By making new pops automatically fill the highest strata jobs, you slowly ramp up the resource demands of the specialist industry you are developing without losing any of the existing worker production. This means you have a smooth change to your economy with only 1 UI interaction, rather than having to enable jobs as you want them.
I think this will only work when you can set the priority of jobs before the actual building providing that job gets built. That will clutter the already small, cluttered UI.
There is a lot of usable space in the job tap, right next to the existing controls. You can convey priority with a number and relative position of the jobs.
As I said above, most problems can be solved by making more intelligent macro level decisions. Introducing more micro so that you don't have to put more thought into your worker/specialist balance and job/pop balance isn't the answer.
Macro level management is the best way to manage this issue now, but requires quite a bit of checking on colonies, which is time the player could be doing something else.

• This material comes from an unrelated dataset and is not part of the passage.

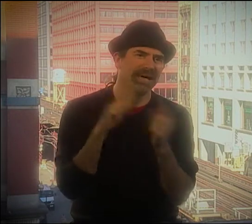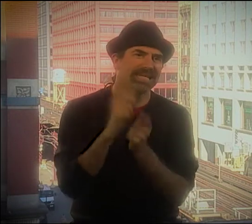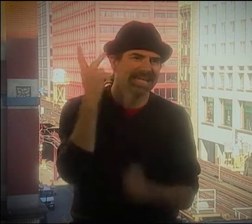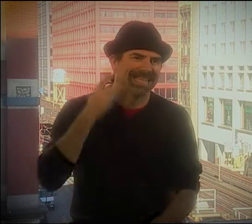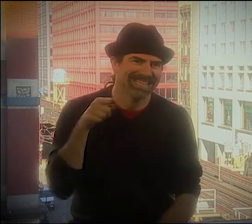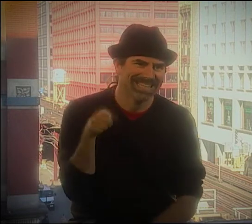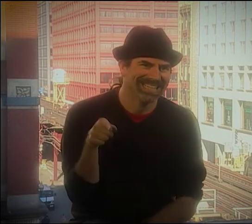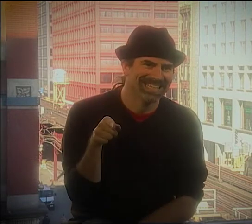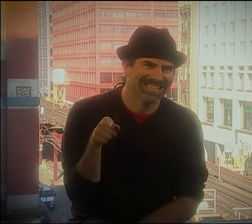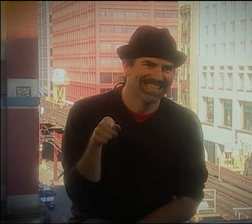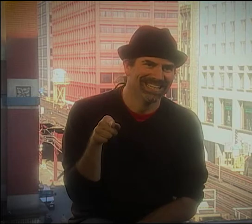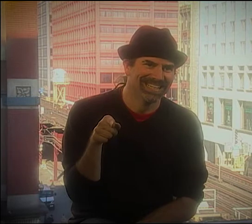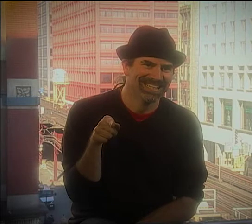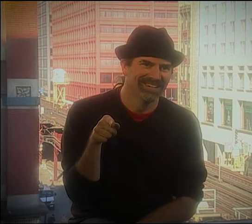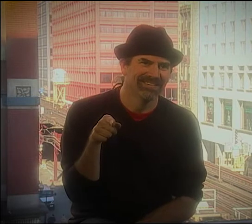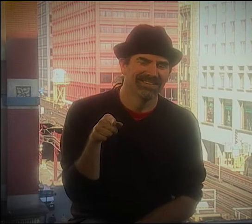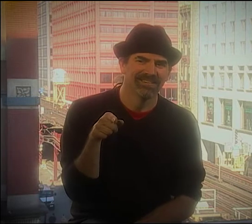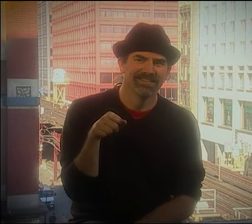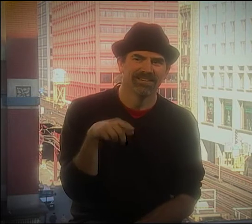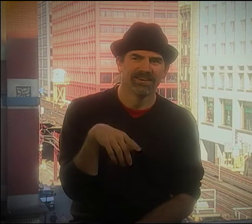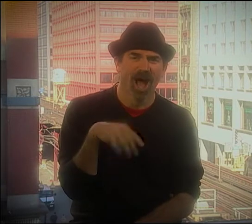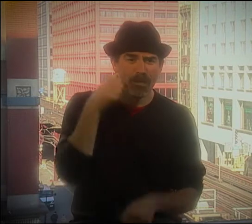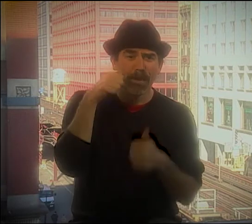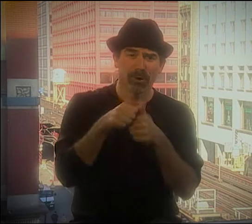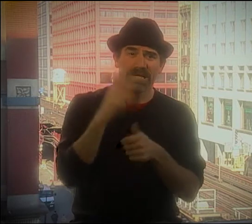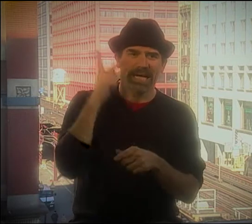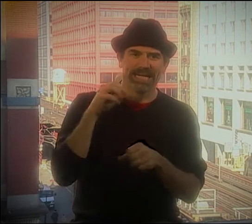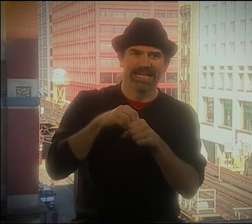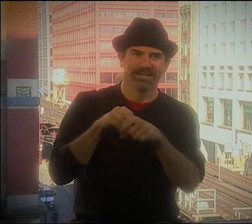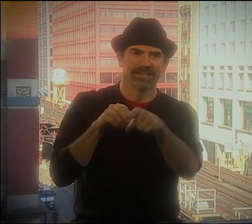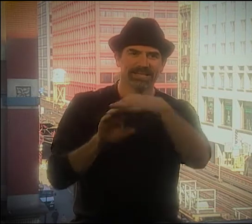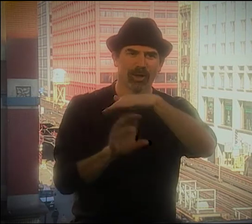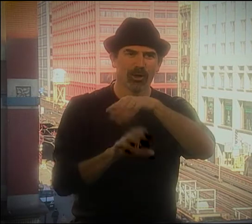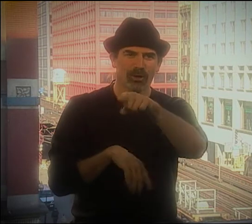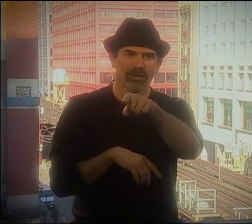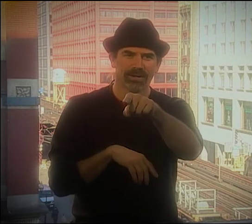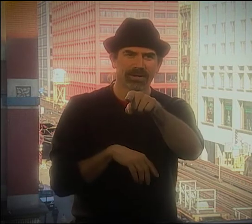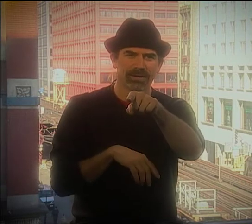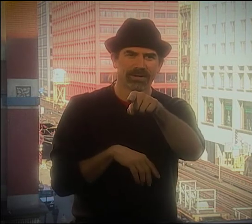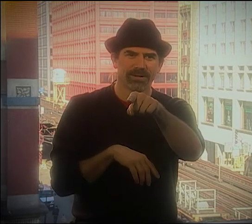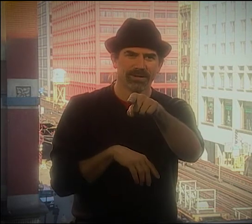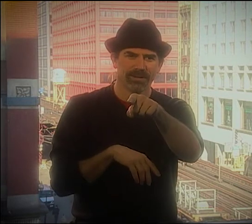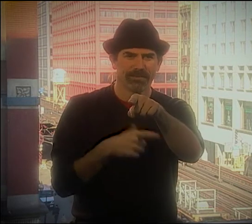THERE'S NOBODY SIGNING. WHO'S GONNA BE ABLE TO VOICE MY SIGNING? AND THAT'S WHERE I MET KENNY.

If I know what my colony should look like and have the resources to pour into it now, why can't I queue up development and not have to worry about the colony's economy turning into a trainwreck because I added all the spec jobs in this queue rather than coming back and adding 2 more jobs every 5 years.
I think this is too simplistic. I'd want a priority system to be a bit more nuanced, like sliders for each stratum, indicating the relative weight between jobs in the stratum. For example, I may decide I want to keep 2x as many pops in miner and farmer jobs than the number in clerks. So the assignment system attempts to keep the percentage of miners/farmers double the percentage of clerk jobs filled. Pretty similar to wundergoat's idea, just with different UI.
I think that would work great, and actually preserves some of that feeling of pops not being directly controlled by the player. Idea: next to the existing +/-, put the up/down arrows and a number. All jobs start at number 3, and you can increase or decrease that number from 1 to 5, affecting job weight. You can still fully disable jobs with the +/-, but you can also affect job balance.
It doesn't create any micromanagement if you wait until you have unemployed pops before you build a new building.
Checking back on planets is still micro, even if that is cycling through sectors in the outliner to see if there are unemployed pops.
Promotion Policy:
Liberal - Current system. Anyone can promote.
Balanced - Fills the building, but takes workers from whatever monthly resource is highest.
Limited - Only unemployed fill building slots.
I feel like this issue is about how to better control how jobs get allocated, which can be handled now through funky controls and lots of micromanagement. Therefore it is a UI issue and access to better UI should not be influenced by game decisions.